___ DATA ROWS ___

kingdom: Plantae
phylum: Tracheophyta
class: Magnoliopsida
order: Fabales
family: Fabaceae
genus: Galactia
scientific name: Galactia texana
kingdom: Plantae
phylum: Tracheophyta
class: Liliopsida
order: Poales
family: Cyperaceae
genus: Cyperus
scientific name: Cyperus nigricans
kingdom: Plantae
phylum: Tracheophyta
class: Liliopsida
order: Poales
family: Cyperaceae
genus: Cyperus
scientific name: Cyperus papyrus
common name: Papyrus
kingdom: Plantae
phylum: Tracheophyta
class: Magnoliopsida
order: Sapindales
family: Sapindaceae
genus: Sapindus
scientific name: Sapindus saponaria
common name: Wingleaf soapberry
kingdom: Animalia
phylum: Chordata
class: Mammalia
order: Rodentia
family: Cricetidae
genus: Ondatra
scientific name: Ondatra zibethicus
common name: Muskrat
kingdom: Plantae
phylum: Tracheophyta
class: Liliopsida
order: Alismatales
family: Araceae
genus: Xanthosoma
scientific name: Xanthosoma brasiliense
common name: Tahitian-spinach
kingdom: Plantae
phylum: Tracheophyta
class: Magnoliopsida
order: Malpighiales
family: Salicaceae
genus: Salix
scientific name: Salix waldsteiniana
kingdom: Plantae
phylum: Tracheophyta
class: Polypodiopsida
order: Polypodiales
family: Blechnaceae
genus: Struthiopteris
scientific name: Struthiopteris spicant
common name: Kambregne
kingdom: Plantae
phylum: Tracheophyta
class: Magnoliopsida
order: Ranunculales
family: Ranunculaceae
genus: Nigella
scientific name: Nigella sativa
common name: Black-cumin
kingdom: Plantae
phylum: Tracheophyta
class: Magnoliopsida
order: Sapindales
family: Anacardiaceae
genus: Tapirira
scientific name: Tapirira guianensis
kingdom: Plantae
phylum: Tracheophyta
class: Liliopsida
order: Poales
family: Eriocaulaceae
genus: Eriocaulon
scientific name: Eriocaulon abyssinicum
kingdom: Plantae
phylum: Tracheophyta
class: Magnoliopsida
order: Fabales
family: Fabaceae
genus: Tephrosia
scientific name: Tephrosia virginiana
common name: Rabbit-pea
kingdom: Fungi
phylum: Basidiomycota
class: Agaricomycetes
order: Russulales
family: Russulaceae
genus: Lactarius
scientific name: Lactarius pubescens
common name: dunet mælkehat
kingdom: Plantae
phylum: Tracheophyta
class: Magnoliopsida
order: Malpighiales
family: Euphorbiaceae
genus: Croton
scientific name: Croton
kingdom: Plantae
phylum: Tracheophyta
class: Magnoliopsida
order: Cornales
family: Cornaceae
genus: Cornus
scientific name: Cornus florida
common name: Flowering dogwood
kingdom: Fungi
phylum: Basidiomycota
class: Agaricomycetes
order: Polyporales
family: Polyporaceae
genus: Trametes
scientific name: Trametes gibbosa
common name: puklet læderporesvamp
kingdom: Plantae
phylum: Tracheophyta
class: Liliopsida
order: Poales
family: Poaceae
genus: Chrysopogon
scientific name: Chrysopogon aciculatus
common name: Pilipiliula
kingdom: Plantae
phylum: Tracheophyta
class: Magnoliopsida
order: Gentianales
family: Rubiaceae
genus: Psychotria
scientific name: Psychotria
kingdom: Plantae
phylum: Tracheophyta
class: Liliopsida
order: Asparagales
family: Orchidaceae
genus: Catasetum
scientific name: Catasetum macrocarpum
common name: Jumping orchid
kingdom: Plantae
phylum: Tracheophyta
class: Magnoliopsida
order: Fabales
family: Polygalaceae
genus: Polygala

___

■ **AIM**
Copy out, line for line, the part of the listing that opens with the line containing "order: Polyporales" and closes with the line containing "genus: Catasetum", including both of those lines.

■ **FULL SOLUTION**
order: Polyporales
family: Polyporaceae
genus: Trametes
scientific name: Trametes gibbosa
common name: puklet læderporesvamp
kingdom: Plantae
phylum: Tracheophyta
class: Liliopsida
order: Poales
family: Poaceae
genus: Chrysopogon
scientific name: Chrysopogon aciculatus
common name: Pilipiliula
kingdom: Plantae
phylum: Tracheophyta
class: Magnoliopsida
order: Gentianales
family: Rubiaceae
genus: Psychotria
scientific name: Psychotria
kingdom: Plantae
phylum: Tracheophyta
class: Liliopsida
order: Asparagales
family: Orchidaceae
genus: Catasetum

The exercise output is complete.